When I return to the palm-thatched club wearing jeans and high-heeled sandals, I sit with a friendly young woman I met at the hotel and her friends. Soon the lights dim and drumming starts. A troupe of dancers enters the stage—the men in aqua lavalavas and black tattoos that circle their waists like giant bat
wings or cover their legs like bicycle shorts, the fa’afafine in coconut bras and grass skirts. It looks as though it’ll be a cheesy talent show, but from the start, everyone dances as if it’s the purpose of their lives.
When the applause for the floor show stops, everyone in the audience gets up to dance. The girls pull me, and I can’t help but follow them onstage, doing whatever approximation of Samoan dancing I can muster, something like flamenco on acid at a Grateful Dead show. Everyone laughs—with me, at me, it doesn’t matter. They all dance, dazed by the drumming, exhilarated.
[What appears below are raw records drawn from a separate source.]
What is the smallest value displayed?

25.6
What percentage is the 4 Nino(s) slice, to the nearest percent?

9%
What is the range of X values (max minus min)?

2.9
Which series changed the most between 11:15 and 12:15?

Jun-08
Each of my body parts seems to be responding to a different rhythm. I’ve left my mind, my story, my culture, everything but my body back at the table with my beer, and I dance and dance.
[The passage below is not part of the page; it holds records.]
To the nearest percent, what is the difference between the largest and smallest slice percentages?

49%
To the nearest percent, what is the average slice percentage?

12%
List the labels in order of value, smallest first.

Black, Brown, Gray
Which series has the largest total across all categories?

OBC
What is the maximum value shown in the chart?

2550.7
It’s delirious—to be included as an outsider, to have stumbled into such a colorful group of revelers. All that dancing feels like shedding a skin. By the time I return to my hotel, I’m exhausted with exhilaration. I jump into the pool, float, and stare at the unfamiliar stars, content. If I had a husband and children, I wouldn’t be out dancing with Samoan drag queens and floating in tropical pools.
T
HE LAST EVENING
in Apia, I meet Sonia in the bar. She’s wearing a leopard-printed mini with a stretch lace black top and is accompanied by Tini, a burly fa’afafine with a flower tucked behind one ear and gopher-size biceps. The waiter flirts outrageously with them, giving Sonia a squeeze around the waist.
“Do the men still see fa’afafine after they’re married?” I ask, when the waiter leaves.
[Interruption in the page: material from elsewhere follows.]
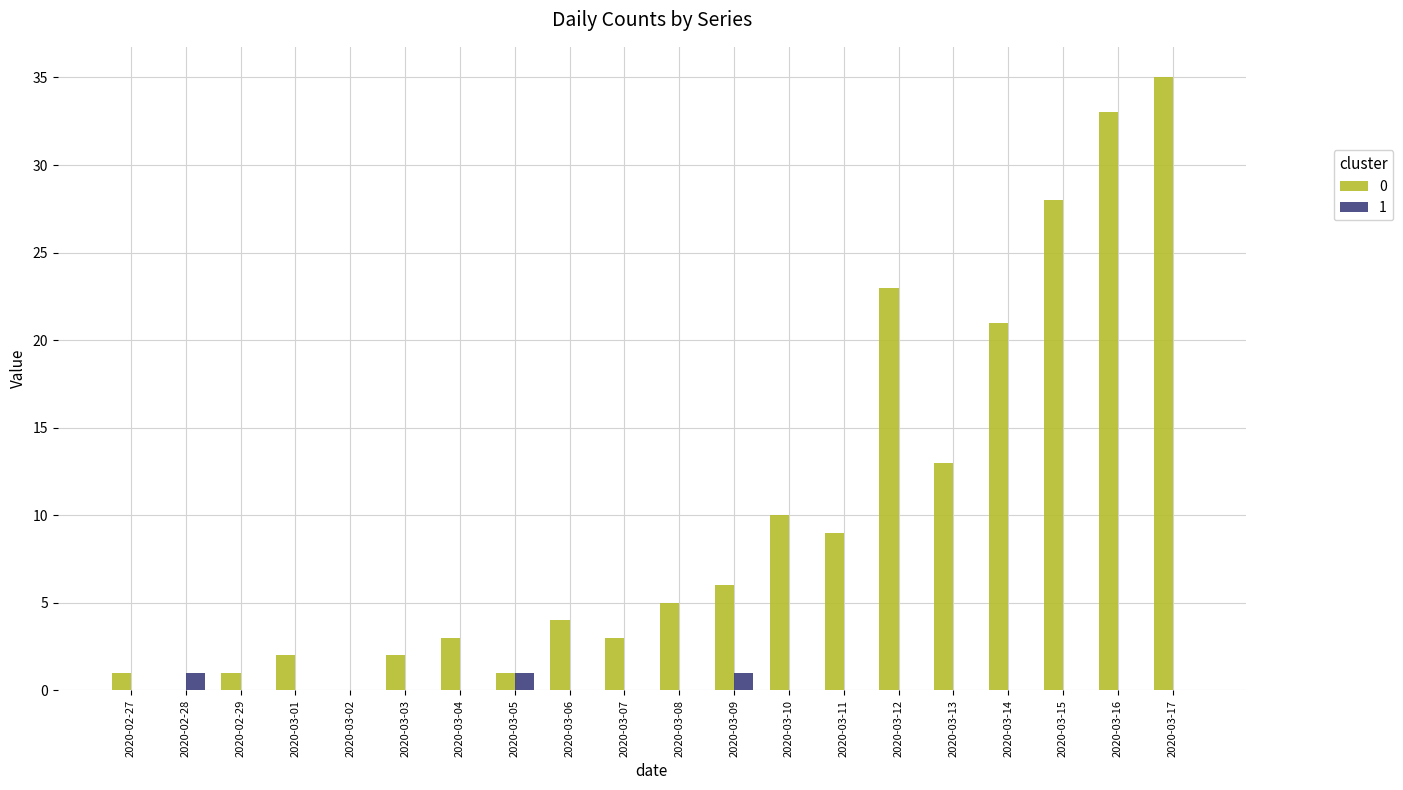

At which category is the sum across all series the highest?

2020-03-17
“It’s still cheating, but it’s more cheating to be with another woman,” says Sonia. “That’s when the wives really get ferocious.”
“Being with a fa’afafine is like a joke to the wife,” says Tini, shrugging her giant shoulders.
It’s not much of a joke, really: knowing you are a woman but that men won’t take you seriously. Wanting to have a husband and children and not being able to manage it. I’m beginning to identify too closely with these fa’afafine, I think, and I have another drink. The fan twirls on the ceiling, and I realize we’ve all become quiet. “But did you ever fall in love?” I ask.
Sonia sighs. “We have women’s feelings, so of course we fall in love.” She waves this thought away and begins ticking off several long-term boyfriends she’s had.
“But the men always eventually leave,” says Tini, shaking her head. “They go with women who will give them children.”
“Do you have children?” Sonia asks, ignoring Tini’s last remark, and I shake my head no.